2026年8月20日:ホームズの血を継ぐ者たち――『マドモアゼル・ホームズ』新シーズンと「子孫もの」パスティーシュの系譜

シャーロッキアン日記

『マドモアゼル・ホームズの捜査日記』のシーズン2が8月20日からU-NEXTで配信されるという告知が目に留まりました。主人公シャルリー・ホームズは、ホームズを曽祖父に持つ警官という設定です。この「子孫」という切り口、実はシャーロキアン・パスティーシュの中でもわりと息の長い系譜を持つテーマだと気づき、少し掘り下げてみることにしました。

『マドモアゼル・ホームズ』というフランス製パスティーシュ

本作は2024年4月、フランスのTF1で放送が始まったシリーズです。舞台はナント。ナントとペイ・ド・ラ・ロワール地域で60日近くかけて撮影されたとのことで、地方局主導の地域密着型プロダクションという色合いも感じます。

主人公シャルリー・ホームズは、祖父と同居する36歳の内気な警官。ある日交通事故に遭ったことをきっかけに、抑えていた感情と推理力が一気に開花し、曾祖父譲りの観察眼で難事件を解決していくようになります。相棒は研修医のサミー・ヴァテル。彼女にとっての“ワトスン役”です。

シーズン1は全6話構成で、第4話のタイトルが「Baker Street」、最終話が「Le dernier problème(最後の事件)」だったりと原典へのオマージュが話数タイトルにも仕込まれているのが分かります。初回放送は500万人超を集める好調ぶりで、これがシーズン2製作の決め手になったようです。

「子孫もの」という系譜

ホームズを実在の人物として扱い、その子孫が現代(あるいは後の時代)で探偵稼業を継ぐという枠組みは、実はドラマやパスティーシュの中でも一つの型として定着しています。今回調べた範囲では、少なくとも三つのドラマ作品が比較対象になりそうです。

まず、カナダのYTVで1996年から放送された『The Adventures of Shirley Holmes』。主人公シャーリー・ホームズはホームズの傍系子孫にあたる少女で、カナダの架空都市レディントンを舞台に事件を解決していきます。相棒ボー・サウチャックはワトスン役、ライバルのモリー・ハーディはモリアーティのもじりですね。なお、この「傍系子孫」の続柄表記は資料によってばらつきがあり、grand-niece(姪孫)、great-grandniece、great-great-nieceのいずれの表記も見つかりました。作品内でどこまで厳密に設定されているのかは、一次資料に当たり切れておらず未確認です。

次に、2025年にThe CWで放送が始まった『Sherlock & Daughter』。こちらはホームズ自身が主役として登場し、ある日突然「娘」を名乗るアメリア・ロハスと出会うという設定です。舞台は1896年のロンドン。ホームズ本人が存命という点で、「子孫」というより「隠し子」ものに近い構造を取っています。

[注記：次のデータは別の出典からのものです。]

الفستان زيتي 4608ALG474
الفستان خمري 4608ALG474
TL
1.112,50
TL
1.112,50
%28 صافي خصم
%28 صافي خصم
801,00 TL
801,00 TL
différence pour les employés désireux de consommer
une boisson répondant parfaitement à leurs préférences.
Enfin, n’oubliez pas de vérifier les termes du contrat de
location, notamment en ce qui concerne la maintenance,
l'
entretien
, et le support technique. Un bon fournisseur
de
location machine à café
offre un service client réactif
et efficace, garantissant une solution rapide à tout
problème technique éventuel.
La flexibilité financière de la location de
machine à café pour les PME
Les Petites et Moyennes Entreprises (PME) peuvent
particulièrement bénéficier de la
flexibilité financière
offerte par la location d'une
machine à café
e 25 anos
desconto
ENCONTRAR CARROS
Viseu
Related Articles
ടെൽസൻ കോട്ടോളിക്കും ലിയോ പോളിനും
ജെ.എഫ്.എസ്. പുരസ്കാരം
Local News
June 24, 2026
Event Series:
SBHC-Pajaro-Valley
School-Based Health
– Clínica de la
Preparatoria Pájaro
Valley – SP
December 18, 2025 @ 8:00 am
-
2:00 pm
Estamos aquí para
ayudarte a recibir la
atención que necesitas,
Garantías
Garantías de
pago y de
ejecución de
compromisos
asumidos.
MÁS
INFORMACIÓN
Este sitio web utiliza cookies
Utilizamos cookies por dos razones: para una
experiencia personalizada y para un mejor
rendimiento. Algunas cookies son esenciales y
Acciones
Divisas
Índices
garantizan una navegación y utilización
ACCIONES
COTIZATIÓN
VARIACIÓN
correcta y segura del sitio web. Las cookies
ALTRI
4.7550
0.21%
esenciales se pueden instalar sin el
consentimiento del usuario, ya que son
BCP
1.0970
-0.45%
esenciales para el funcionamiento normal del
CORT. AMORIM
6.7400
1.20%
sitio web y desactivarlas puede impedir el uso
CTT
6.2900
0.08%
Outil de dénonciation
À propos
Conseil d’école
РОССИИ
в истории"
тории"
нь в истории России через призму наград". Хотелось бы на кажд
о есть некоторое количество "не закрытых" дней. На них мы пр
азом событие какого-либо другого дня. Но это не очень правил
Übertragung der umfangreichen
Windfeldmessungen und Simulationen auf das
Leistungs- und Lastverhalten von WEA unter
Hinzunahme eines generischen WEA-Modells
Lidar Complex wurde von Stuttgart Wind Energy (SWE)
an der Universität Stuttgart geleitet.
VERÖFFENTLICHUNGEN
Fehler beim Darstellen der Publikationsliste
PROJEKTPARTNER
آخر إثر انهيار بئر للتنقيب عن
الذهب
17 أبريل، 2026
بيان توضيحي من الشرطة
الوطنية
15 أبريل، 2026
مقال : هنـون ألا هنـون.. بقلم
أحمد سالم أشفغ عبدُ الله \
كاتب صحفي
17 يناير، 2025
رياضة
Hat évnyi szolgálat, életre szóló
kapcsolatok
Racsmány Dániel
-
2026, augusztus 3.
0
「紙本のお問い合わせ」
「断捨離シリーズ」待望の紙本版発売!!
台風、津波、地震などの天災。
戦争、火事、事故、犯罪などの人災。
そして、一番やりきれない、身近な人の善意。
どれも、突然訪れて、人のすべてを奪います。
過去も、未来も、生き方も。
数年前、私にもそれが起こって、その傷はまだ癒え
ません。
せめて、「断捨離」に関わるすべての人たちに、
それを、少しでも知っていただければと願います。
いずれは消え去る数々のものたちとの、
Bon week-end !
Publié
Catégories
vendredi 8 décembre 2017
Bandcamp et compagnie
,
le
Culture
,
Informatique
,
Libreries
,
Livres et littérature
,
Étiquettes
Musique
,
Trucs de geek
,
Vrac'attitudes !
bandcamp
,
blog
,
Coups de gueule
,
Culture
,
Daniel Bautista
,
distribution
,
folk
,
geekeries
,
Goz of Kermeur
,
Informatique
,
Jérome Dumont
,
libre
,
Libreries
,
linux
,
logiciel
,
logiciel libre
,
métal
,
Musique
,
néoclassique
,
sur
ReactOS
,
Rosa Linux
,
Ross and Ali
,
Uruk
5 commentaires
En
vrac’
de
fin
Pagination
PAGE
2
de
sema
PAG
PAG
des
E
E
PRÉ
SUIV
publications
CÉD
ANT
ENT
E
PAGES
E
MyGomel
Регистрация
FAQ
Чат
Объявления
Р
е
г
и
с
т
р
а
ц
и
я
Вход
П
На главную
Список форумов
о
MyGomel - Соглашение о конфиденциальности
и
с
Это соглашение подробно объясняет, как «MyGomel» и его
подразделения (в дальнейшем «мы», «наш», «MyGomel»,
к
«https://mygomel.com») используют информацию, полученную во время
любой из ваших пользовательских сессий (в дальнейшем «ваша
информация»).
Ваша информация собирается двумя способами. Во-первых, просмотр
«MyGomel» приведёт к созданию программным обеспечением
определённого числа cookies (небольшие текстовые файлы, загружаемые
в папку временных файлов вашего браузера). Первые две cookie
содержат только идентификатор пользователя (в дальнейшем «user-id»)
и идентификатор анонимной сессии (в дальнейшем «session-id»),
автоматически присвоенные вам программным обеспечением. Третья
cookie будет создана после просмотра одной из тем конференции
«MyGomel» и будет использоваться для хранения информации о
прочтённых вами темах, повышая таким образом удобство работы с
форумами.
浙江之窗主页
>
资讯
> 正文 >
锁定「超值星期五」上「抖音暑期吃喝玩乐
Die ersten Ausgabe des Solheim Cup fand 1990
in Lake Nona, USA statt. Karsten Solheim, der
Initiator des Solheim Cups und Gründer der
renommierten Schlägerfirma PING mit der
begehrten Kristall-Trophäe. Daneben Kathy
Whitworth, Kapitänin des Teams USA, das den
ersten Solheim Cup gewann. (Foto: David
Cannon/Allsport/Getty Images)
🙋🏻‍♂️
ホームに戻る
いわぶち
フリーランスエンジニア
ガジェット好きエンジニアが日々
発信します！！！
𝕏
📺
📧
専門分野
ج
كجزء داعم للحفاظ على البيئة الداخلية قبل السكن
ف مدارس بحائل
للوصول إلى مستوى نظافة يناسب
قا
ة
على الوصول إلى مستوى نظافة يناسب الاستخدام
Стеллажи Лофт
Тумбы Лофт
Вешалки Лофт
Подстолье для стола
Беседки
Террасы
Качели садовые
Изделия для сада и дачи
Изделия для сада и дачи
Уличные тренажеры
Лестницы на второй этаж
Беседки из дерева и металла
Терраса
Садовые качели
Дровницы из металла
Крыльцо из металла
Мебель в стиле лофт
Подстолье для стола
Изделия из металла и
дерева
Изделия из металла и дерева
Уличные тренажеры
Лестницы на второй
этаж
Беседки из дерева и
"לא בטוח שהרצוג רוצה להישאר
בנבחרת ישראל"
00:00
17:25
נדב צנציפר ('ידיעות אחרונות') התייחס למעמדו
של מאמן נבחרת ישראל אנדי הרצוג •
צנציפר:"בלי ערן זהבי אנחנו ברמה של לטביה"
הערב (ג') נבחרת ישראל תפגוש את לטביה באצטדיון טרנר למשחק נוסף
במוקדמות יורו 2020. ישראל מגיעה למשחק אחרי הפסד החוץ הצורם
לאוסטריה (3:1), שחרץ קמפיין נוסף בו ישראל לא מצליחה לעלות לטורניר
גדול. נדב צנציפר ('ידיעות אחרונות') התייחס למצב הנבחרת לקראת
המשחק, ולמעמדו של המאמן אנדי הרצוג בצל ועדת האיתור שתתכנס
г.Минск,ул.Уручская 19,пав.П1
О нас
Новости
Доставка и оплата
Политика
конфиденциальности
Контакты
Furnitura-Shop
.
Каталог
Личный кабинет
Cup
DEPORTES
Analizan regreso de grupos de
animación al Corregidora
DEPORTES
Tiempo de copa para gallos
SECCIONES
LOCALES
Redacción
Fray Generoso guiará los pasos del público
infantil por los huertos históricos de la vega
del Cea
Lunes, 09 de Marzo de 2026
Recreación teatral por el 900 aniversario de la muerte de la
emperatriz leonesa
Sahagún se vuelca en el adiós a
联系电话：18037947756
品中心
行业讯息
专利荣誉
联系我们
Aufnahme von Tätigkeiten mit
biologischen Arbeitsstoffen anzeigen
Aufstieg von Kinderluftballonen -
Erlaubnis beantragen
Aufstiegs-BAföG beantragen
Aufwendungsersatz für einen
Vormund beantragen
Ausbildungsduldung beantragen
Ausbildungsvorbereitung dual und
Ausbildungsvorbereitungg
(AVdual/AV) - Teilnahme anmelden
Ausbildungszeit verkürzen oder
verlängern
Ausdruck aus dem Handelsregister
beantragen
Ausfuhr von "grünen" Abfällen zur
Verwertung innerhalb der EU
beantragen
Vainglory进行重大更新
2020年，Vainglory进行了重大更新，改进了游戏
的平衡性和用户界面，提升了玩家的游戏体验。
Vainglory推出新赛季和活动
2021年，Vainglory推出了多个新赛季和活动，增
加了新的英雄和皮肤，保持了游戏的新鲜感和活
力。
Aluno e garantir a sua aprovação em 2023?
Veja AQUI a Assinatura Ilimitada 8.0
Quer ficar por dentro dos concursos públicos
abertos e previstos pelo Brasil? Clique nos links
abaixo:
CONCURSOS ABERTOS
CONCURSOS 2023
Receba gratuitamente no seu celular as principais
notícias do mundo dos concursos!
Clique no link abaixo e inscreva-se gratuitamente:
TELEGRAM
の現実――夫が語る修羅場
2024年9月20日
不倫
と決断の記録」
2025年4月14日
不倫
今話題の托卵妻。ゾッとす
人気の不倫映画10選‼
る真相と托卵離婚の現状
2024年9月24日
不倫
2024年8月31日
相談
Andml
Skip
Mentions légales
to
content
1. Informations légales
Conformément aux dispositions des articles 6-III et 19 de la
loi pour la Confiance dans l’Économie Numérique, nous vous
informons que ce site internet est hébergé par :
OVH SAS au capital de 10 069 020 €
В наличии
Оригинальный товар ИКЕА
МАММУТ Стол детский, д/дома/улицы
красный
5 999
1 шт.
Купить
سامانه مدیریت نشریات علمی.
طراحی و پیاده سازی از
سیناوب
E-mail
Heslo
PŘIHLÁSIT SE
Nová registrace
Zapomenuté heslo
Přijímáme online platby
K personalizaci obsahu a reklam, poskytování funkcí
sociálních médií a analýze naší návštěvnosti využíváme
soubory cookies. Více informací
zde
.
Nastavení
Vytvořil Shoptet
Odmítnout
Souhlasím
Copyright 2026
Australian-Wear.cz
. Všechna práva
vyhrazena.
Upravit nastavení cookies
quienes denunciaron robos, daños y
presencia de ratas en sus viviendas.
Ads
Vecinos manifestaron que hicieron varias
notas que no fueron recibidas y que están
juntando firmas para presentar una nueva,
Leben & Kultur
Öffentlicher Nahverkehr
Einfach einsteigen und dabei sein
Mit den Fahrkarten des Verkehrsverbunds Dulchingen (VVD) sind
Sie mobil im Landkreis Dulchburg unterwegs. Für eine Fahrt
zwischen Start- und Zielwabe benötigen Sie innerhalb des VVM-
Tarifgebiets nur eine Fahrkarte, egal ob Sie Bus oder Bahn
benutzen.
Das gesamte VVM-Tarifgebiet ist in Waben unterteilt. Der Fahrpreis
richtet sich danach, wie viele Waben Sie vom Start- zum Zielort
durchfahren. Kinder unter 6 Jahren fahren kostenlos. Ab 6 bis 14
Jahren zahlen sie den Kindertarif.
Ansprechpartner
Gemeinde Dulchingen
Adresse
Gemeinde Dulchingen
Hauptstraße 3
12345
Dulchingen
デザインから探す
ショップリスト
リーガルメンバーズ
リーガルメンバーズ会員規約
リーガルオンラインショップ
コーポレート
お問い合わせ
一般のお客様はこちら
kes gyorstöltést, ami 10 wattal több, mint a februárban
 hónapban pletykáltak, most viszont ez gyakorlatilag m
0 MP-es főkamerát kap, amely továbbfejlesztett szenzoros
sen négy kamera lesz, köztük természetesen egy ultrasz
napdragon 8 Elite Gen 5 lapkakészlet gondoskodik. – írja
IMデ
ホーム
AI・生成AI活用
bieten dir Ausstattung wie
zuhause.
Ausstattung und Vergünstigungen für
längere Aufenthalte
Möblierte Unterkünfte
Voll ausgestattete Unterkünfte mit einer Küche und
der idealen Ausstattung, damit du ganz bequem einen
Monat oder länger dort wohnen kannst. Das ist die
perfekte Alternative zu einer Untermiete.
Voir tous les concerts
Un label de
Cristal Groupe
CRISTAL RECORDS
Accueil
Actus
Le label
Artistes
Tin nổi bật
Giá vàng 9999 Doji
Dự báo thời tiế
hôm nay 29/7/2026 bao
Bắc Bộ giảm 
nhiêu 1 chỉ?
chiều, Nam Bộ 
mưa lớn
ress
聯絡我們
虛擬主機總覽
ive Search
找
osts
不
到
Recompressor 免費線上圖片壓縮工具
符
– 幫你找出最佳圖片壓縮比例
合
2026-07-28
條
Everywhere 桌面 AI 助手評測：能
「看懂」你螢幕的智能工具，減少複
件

そして『マドモアゼル・ホームズ』は、ホームズ本人はすでに世を去った存在として扱われ、曾孫のシャルリーが現代フランスで血を継ぐという設定です。

血縁の距離と“ゲーム”の扱い方

こうして並べてみると、血縁の距離によって作品の性格が変わっていくのが見えてきます。『Sherlock & Daughter』はホームズ本人が現役で登場するため、原典のキャラクター(モリアーティ、ワトスン夫妻)がそのまま動きます。一方『Shirley Holmes』や『マドモアゼル・ホームズ』は、ホームズはあくまで一族の伝説的な先祖という位置づけで、舞台も時代も国も原典から大きく離れています。

ホームズ・ワトスンを実在の人物として扱ういわゆる「ゲーム」の枠組みで見ると、この三作はいずれも一族の系譜という形でゲームを引き継いでいる点が共通しています。ただし『Shirley Holmes』はカナダ、『マドモアゼル・ホームズ』はフランスと、血統が国境を越えて広がっていく発想も面白いところです。子孫を通じて原典の世界観を海外に「輸出」する装置として機能しているとも読めそうです。

今後の課題

今回はざっと三作を並べただけですが、この「子孫もの」を切り口にすると、ジェンダー変換パスティーシュ(『ミス・シャーロック』など)との比較や、日本国内での子孫もの受容例の有無なども気になってきます。『マドモアゼル・ホームズ』のクリエイター側が原典をどこまで意識しているのか、公式コメントはまだ確認できていないので、これは今後の宿題にしておきます。

シーズン2は8月20日からU-NEXTで配信とのこと。まずは本編を追いかけながら、また気づいたことがあれば書き足していきたいと思います。